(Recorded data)
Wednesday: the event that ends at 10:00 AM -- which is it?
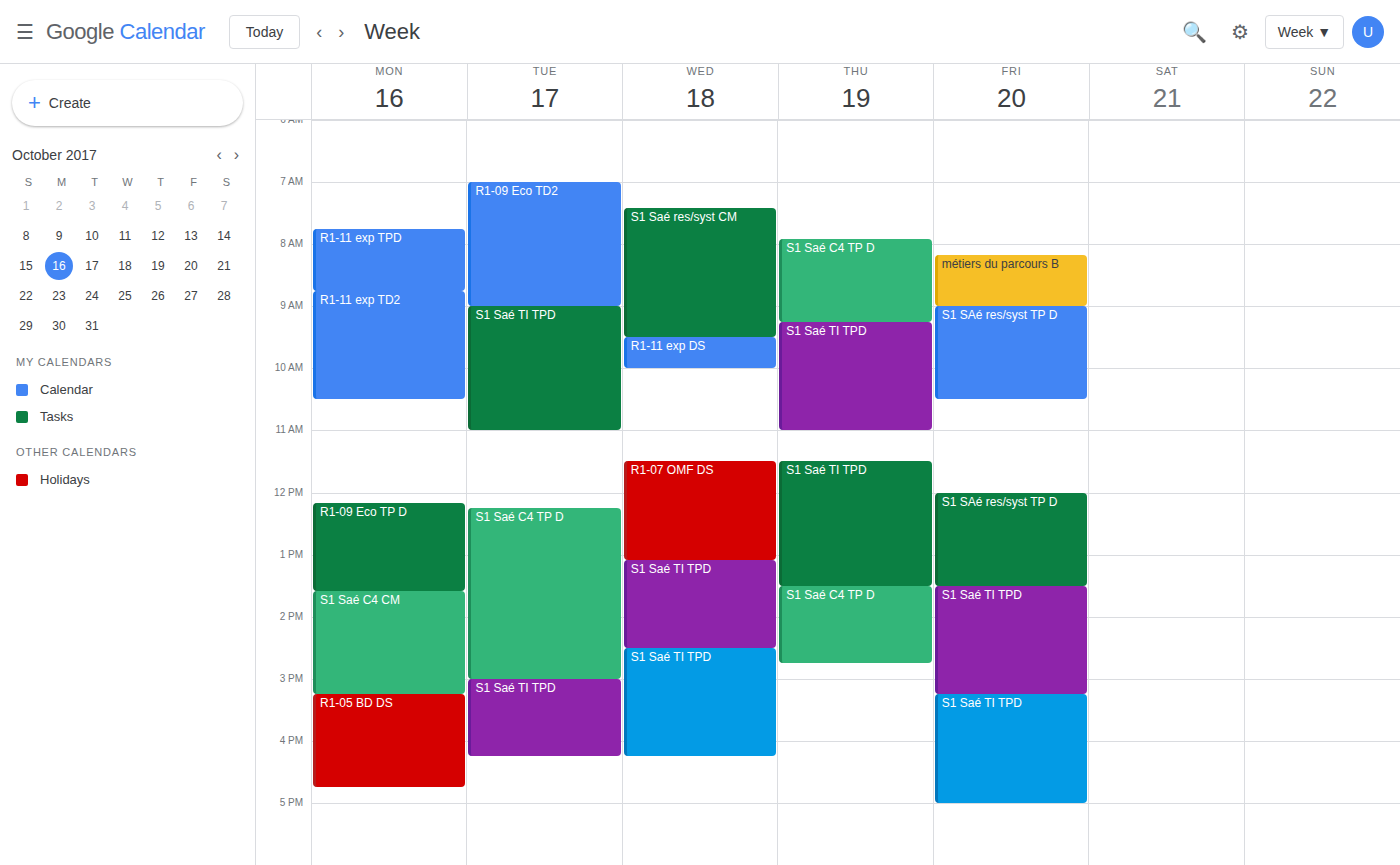
"R1-11 exp DS"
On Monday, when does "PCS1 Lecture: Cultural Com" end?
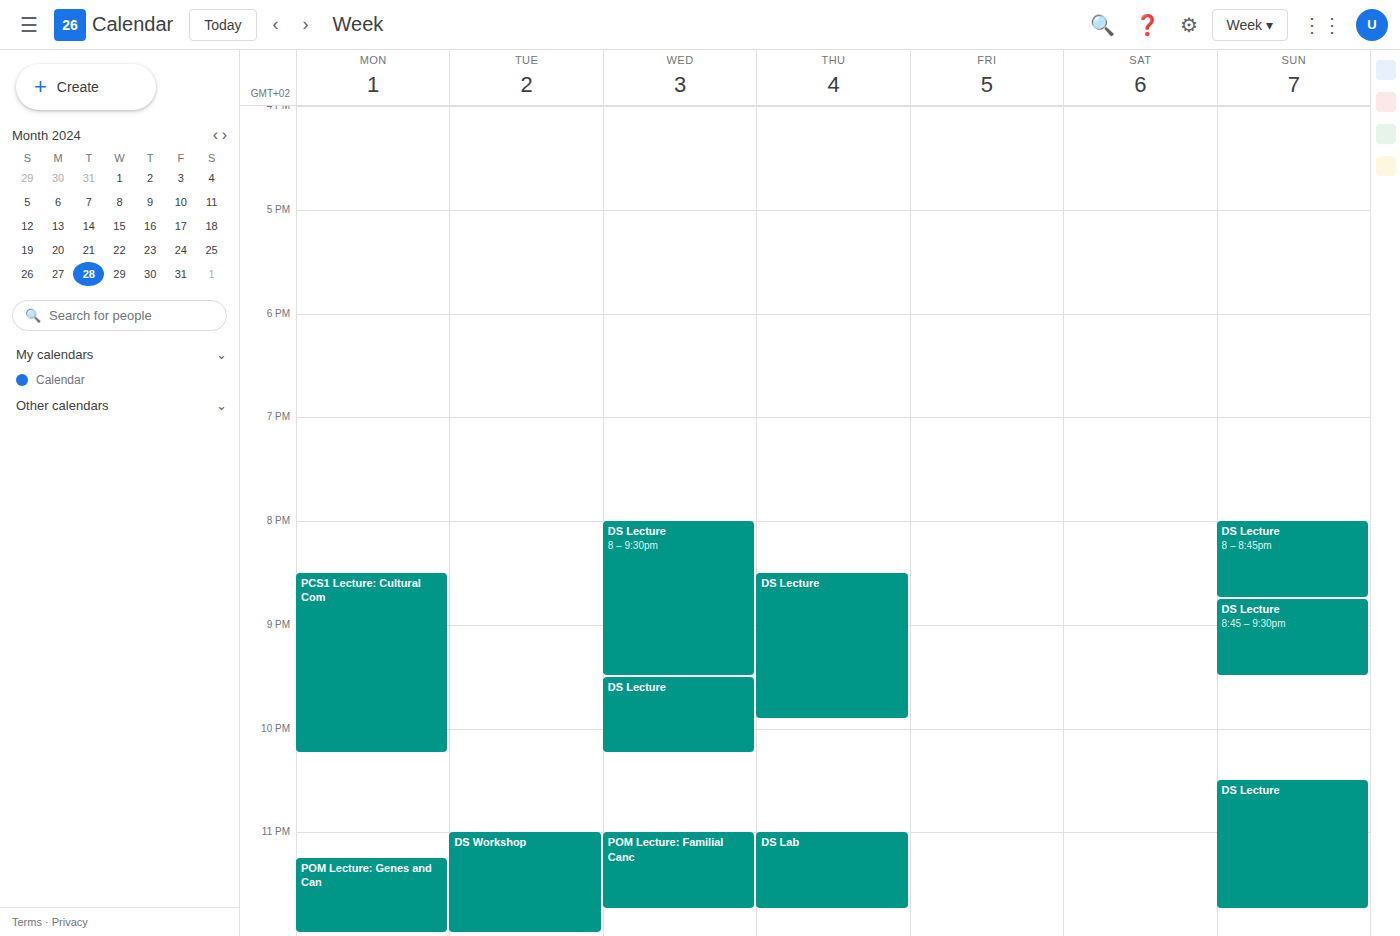
10:15 PM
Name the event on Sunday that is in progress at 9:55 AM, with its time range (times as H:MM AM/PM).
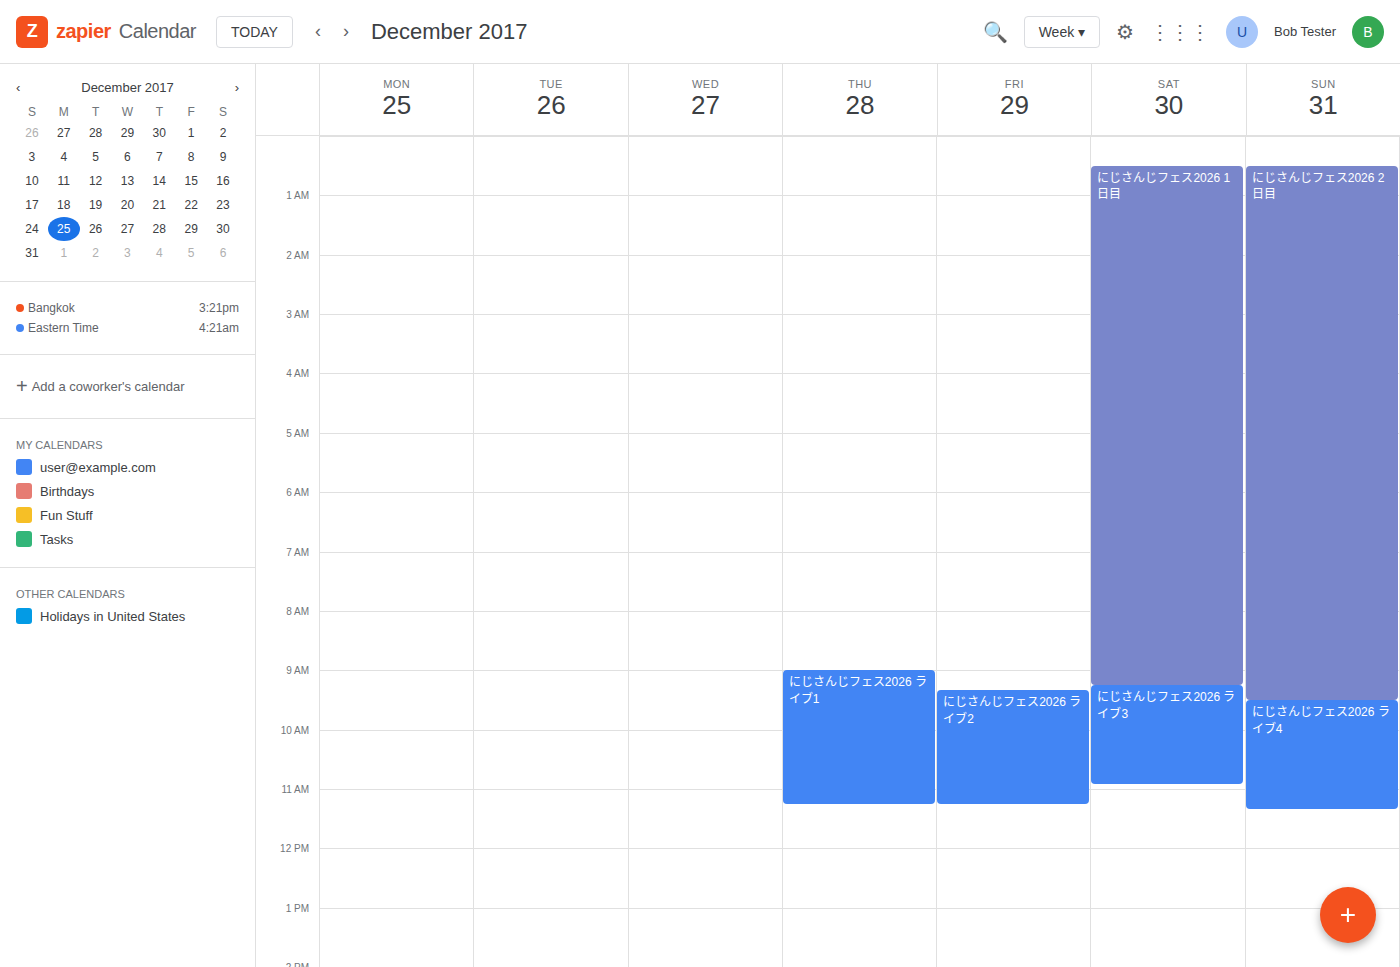
"にじさんじフェス2026 ライブ4", 9:30 AM to 11:20 AM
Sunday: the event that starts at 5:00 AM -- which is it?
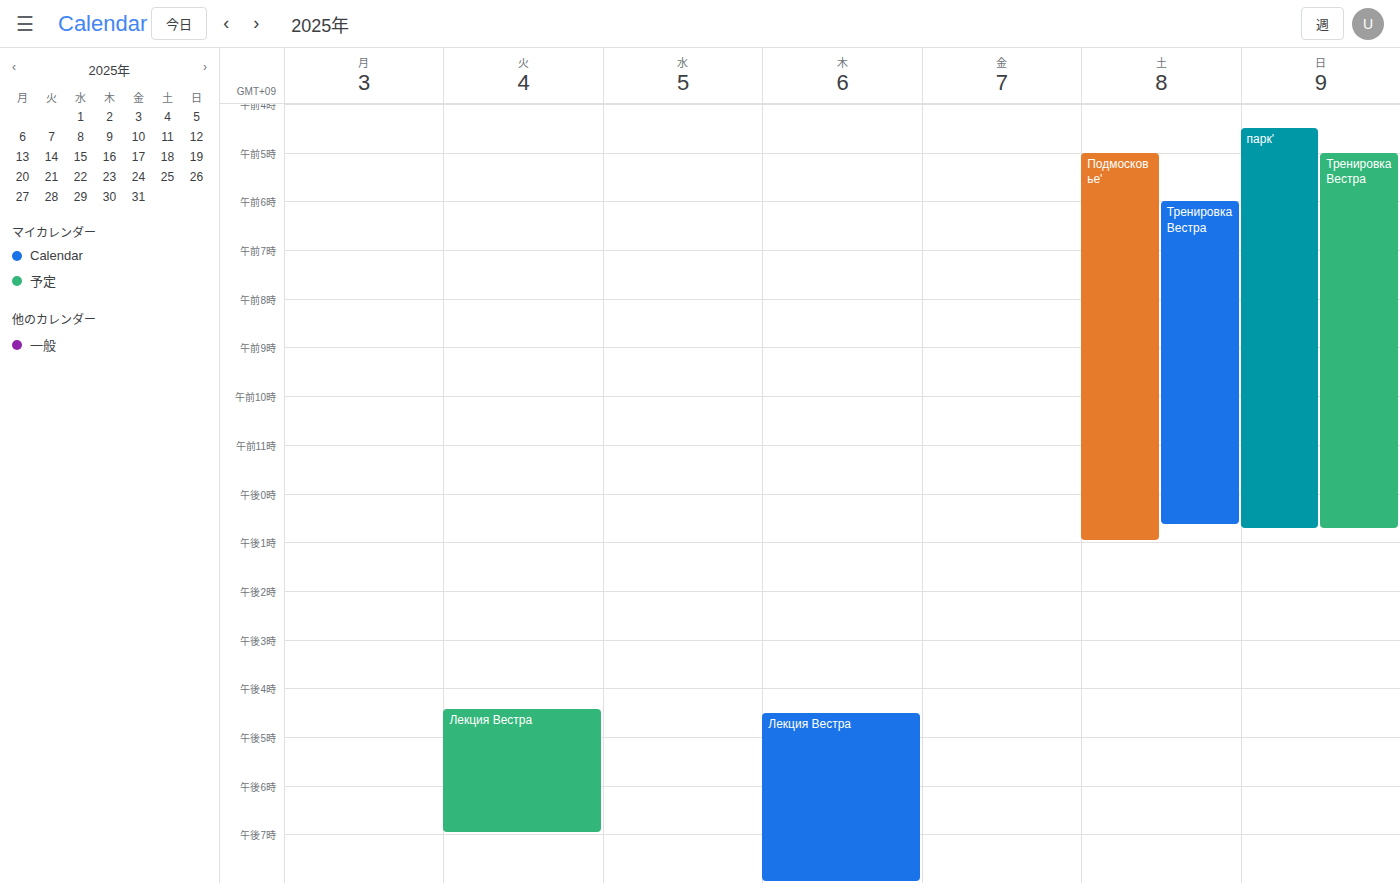
"Тренировка Вестра"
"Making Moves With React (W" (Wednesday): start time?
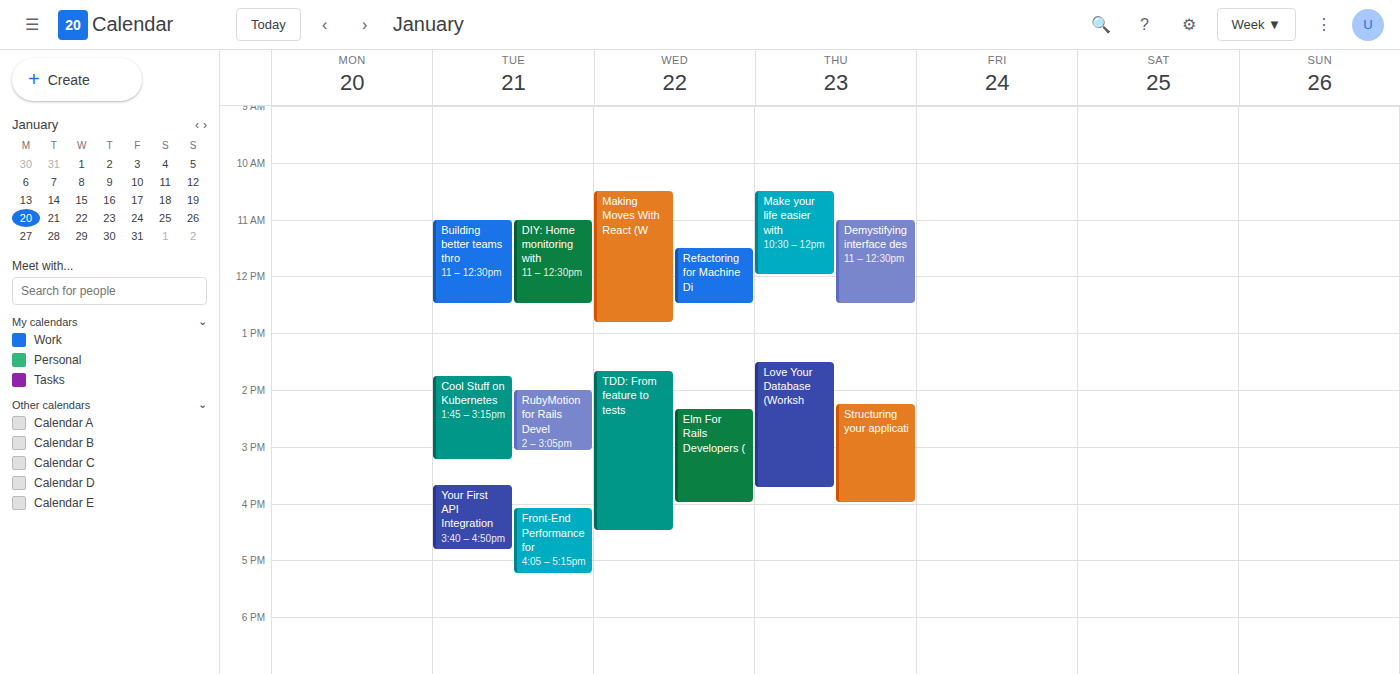
10:30 AM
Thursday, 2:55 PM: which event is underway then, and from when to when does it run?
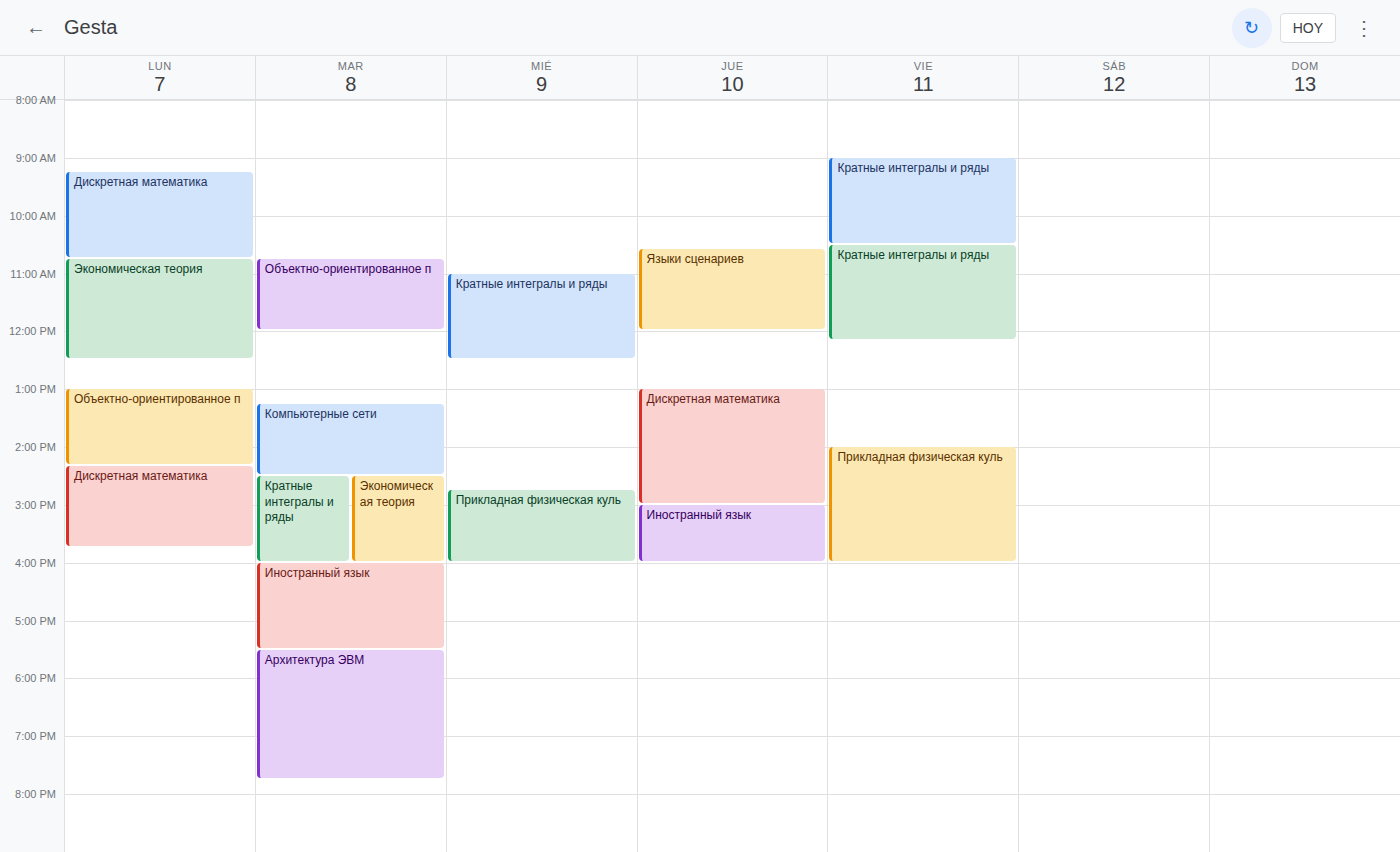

◆ THE REQUEST:
Render all of the data above as a numbered list, one line per item, with blank lines skipped and the pictures left out.

◆ WRITTEN ANSWER:
1. Wednesday: the event that ends at 10:00 AM -- which is it?
2. "R1-11 exp DS"
3. On Monday, when does "PCS1 Lecture: Cultural Com" end?
4. 10:15 PM
5. Name the event on Sunday that is in progress at 9:55 AM, with its time range (times as H:MM AM/PM).
6. "にじさんじフェス2026 ライブ4", 9:30 AM to 11:20 AM
7. Sunday: the event that starts at 5:00 AM -- which is it?
8. "Тренировка Вестра"
9. "Making Moves With React (W" (Wednesday): start time?
10. 10:30 AM
11. Thursday, 2:55 PM: which event is underway then, and from when to when does it run?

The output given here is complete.